* DATA FOR THIS TASK:
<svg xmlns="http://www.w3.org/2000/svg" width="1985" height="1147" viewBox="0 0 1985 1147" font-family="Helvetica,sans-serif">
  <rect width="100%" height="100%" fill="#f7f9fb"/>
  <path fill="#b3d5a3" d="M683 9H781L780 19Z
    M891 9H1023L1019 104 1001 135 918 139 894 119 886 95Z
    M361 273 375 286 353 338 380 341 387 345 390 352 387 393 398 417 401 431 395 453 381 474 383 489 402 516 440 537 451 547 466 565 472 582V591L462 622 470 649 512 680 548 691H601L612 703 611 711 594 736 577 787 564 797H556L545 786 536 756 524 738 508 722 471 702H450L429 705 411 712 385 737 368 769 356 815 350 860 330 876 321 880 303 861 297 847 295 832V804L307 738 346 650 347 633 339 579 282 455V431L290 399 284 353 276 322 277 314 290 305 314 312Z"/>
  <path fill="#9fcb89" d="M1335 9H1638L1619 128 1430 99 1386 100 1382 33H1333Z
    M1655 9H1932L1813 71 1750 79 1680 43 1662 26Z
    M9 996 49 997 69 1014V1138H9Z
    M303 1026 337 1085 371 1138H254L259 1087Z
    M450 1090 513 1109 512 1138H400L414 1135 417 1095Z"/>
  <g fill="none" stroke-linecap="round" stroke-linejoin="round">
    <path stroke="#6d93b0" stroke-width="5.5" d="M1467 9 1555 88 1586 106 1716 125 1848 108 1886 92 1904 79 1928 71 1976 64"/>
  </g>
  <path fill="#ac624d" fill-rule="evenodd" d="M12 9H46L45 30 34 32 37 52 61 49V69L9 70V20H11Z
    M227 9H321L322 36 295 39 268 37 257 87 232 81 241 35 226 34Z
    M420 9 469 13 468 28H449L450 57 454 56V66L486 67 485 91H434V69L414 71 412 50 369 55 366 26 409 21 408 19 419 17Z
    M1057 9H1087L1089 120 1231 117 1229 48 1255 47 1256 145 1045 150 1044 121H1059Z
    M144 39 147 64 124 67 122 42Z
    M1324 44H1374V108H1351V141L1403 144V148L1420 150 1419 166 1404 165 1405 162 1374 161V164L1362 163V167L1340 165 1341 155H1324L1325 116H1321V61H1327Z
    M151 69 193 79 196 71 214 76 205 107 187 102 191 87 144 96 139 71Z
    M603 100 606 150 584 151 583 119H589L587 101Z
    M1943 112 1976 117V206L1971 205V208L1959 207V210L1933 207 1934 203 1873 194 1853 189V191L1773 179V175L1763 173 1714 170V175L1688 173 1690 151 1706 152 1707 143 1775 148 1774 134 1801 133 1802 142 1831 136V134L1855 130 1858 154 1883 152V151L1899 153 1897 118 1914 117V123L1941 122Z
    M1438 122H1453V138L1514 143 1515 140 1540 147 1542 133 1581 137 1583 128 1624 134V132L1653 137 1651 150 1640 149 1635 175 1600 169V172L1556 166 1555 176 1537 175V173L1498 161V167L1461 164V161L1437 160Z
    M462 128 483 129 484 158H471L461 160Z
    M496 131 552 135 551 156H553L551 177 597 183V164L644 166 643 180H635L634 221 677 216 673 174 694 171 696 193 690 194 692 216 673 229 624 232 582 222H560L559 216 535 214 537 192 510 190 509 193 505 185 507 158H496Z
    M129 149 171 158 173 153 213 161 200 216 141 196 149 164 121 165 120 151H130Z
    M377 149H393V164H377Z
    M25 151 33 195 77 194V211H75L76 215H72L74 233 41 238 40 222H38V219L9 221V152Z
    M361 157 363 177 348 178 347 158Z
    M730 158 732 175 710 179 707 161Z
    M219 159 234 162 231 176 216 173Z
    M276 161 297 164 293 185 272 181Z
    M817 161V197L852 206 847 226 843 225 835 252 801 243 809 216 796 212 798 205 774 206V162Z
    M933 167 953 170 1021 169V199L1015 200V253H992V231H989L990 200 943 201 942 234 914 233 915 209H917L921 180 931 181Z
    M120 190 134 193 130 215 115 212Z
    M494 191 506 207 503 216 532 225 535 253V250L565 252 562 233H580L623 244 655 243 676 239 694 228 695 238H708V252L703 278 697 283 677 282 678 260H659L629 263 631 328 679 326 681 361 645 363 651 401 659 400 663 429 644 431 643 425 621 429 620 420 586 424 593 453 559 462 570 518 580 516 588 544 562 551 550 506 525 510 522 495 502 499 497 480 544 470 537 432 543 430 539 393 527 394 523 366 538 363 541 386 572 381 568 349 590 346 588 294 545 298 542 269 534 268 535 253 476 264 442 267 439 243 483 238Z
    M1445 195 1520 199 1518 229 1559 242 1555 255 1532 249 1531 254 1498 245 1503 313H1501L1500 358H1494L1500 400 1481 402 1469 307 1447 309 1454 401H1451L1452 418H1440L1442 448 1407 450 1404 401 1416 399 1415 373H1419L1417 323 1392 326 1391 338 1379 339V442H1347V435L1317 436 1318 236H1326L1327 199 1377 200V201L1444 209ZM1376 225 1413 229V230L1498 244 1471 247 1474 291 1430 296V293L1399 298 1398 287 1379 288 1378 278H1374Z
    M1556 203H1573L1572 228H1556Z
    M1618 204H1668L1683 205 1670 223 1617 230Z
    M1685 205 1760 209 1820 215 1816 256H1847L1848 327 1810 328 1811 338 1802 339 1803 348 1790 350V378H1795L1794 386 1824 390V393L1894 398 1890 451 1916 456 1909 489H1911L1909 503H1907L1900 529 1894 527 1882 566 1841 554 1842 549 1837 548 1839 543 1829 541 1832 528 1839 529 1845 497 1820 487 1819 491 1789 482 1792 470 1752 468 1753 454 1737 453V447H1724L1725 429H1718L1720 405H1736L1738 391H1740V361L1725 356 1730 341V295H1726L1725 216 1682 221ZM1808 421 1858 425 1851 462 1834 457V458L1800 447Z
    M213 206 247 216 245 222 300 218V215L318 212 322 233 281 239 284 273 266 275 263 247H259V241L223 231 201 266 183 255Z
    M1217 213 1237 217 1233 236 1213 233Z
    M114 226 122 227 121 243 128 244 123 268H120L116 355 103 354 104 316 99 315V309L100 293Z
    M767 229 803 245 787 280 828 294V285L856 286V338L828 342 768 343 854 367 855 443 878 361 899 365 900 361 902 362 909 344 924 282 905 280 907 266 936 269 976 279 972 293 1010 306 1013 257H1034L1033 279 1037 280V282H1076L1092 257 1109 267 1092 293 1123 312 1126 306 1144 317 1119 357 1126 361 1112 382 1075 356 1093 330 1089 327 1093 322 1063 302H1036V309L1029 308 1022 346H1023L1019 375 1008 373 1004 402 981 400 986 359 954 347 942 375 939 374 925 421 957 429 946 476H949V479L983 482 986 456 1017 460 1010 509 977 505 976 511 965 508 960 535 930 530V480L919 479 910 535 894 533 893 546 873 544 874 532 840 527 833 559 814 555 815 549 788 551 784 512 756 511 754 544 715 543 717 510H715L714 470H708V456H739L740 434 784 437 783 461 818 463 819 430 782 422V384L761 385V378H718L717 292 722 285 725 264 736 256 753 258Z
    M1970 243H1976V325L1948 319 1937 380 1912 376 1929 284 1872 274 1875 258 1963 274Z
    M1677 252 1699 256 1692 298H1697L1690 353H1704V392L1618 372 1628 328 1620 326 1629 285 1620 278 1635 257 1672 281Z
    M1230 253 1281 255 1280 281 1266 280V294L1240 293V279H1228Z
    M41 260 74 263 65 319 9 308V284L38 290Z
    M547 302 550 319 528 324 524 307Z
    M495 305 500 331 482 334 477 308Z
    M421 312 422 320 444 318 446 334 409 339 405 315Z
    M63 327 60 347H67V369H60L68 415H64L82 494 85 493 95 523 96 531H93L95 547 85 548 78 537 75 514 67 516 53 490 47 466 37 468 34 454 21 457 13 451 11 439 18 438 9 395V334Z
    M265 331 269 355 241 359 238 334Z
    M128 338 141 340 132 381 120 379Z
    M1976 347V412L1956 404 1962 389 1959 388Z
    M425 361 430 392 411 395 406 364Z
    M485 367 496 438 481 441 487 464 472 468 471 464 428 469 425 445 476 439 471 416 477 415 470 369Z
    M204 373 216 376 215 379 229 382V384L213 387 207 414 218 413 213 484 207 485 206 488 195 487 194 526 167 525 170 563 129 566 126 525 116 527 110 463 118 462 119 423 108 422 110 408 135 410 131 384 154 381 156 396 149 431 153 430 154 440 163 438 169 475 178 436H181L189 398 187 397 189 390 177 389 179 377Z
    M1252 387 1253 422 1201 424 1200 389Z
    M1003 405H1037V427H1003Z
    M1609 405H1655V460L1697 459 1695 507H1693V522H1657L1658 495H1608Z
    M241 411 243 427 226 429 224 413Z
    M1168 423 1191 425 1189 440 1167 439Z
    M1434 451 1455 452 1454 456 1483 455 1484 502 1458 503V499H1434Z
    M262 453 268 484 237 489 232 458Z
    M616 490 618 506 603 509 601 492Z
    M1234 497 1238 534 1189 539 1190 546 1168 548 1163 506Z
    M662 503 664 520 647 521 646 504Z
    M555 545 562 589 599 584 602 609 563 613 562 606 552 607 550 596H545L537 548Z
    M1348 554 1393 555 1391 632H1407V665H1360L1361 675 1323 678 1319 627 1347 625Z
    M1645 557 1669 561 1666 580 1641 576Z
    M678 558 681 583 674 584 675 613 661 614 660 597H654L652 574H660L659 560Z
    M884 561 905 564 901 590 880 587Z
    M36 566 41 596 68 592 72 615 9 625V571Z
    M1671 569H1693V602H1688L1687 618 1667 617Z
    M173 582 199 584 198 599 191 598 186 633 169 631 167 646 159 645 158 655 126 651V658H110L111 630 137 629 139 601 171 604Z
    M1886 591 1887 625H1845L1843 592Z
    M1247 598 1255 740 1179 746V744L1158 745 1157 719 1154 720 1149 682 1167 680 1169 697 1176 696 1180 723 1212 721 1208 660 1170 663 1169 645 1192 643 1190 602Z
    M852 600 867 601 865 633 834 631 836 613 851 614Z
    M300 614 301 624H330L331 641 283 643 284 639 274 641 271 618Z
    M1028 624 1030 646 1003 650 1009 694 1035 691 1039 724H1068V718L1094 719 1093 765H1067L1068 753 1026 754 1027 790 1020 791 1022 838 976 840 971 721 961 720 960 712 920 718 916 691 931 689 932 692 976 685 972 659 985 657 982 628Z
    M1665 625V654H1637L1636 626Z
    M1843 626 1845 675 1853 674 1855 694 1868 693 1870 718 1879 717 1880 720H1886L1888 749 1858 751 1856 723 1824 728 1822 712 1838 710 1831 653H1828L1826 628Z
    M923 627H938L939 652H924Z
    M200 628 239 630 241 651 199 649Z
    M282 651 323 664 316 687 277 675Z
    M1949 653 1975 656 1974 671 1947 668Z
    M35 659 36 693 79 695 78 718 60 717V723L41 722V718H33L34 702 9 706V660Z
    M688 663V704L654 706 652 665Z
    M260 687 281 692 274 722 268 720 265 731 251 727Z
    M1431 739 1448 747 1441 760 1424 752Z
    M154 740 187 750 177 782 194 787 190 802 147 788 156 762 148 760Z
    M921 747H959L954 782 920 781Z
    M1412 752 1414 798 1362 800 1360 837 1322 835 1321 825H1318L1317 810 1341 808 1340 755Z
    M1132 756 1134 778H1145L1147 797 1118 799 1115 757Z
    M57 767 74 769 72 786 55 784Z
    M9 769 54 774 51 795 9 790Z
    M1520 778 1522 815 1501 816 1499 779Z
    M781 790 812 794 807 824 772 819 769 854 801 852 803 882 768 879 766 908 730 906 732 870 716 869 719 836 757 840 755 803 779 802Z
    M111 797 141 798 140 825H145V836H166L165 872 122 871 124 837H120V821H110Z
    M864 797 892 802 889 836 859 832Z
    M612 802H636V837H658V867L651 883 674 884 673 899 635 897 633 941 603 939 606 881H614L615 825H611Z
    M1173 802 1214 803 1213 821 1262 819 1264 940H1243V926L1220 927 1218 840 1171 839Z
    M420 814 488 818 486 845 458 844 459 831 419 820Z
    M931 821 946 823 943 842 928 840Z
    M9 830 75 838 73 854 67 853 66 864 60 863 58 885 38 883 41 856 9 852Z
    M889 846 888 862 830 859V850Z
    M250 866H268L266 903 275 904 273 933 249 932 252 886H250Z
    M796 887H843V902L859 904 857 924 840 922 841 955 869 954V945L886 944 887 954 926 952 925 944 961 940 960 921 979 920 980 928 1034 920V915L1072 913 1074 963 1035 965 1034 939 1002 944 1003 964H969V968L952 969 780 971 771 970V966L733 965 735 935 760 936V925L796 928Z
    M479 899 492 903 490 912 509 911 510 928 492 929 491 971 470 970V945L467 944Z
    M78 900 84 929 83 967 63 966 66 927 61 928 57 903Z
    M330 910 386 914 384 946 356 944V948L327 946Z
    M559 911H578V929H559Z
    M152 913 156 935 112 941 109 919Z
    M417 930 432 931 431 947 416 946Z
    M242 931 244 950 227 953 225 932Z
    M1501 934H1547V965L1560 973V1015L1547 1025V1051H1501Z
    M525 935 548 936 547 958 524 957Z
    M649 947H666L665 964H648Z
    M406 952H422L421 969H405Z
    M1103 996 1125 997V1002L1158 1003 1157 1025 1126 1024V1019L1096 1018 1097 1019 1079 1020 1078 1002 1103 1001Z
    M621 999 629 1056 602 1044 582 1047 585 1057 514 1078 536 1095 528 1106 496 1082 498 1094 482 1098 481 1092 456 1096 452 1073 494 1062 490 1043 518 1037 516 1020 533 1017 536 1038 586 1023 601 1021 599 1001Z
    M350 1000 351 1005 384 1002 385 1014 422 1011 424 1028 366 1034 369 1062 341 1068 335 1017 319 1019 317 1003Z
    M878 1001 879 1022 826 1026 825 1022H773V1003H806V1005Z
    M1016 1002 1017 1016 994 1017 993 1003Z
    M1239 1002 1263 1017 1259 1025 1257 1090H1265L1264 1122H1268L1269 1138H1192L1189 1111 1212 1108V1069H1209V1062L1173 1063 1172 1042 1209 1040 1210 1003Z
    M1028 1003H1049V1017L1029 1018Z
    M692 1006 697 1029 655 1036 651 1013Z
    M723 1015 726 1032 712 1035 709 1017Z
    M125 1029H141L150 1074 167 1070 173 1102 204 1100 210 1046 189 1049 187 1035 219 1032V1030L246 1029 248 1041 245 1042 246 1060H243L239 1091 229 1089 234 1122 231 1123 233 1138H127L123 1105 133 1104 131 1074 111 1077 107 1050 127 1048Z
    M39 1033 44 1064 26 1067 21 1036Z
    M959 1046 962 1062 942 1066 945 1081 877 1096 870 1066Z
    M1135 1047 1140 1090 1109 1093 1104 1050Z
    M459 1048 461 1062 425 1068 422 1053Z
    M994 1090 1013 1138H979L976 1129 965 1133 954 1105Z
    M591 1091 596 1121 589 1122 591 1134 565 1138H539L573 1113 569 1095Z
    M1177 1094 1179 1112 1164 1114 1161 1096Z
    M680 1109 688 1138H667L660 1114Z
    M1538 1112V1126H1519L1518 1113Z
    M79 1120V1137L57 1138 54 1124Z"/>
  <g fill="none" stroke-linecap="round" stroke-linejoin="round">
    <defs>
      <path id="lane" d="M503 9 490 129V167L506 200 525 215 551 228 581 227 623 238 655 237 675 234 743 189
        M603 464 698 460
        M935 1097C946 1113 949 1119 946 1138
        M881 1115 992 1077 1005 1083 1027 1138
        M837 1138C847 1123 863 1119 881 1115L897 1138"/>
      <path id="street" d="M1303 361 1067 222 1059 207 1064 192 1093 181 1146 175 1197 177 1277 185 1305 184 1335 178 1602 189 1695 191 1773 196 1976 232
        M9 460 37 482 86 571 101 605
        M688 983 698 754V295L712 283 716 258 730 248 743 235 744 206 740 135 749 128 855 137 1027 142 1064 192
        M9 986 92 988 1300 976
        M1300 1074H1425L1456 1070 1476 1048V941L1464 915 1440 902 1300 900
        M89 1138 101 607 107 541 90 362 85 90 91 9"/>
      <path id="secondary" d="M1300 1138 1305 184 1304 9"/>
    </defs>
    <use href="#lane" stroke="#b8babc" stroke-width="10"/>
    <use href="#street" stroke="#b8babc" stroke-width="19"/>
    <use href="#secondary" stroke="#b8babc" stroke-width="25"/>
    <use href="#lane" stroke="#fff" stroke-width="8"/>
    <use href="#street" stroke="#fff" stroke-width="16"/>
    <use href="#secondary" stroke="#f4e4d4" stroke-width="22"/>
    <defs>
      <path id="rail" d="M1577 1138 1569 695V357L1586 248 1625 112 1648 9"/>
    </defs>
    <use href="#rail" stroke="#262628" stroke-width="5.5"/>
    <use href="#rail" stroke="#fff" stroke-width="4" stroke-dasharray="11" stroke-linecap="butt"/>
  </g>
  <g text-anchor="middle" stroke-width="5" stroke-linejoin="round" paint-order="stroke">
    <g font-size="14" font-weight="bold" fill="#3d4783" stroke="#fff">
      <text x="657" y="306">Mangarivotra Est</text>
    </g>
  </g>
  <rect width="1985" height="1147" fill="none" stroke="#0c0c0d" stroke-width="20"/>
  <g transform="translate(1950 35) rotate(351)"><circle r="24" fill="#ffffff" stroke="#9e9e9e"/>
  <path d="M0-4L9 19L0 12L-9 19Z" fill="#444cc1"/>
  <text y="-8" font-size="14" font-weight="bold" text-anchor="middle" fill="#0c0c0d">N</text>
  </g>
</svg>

* TASK STATEMENT: What is asked for is an exact copy of the lines above from the one containing "M525 935 548 936 547 958 524 957Z" through the one containing "M1103 996 1125", and only those.

* WRITTEN SOLUTION:
    M525 935 548 936 547 958 524 957Z
    M649 947H666L665 964H648Z
    M406 952H422L421 969H405Z
    M1103 996 1125 997V1002L1158 1003 1157 1025 1126 1024V1019L1096 1018 1097 1019 1079 1020 1078 1002 1103 1001Z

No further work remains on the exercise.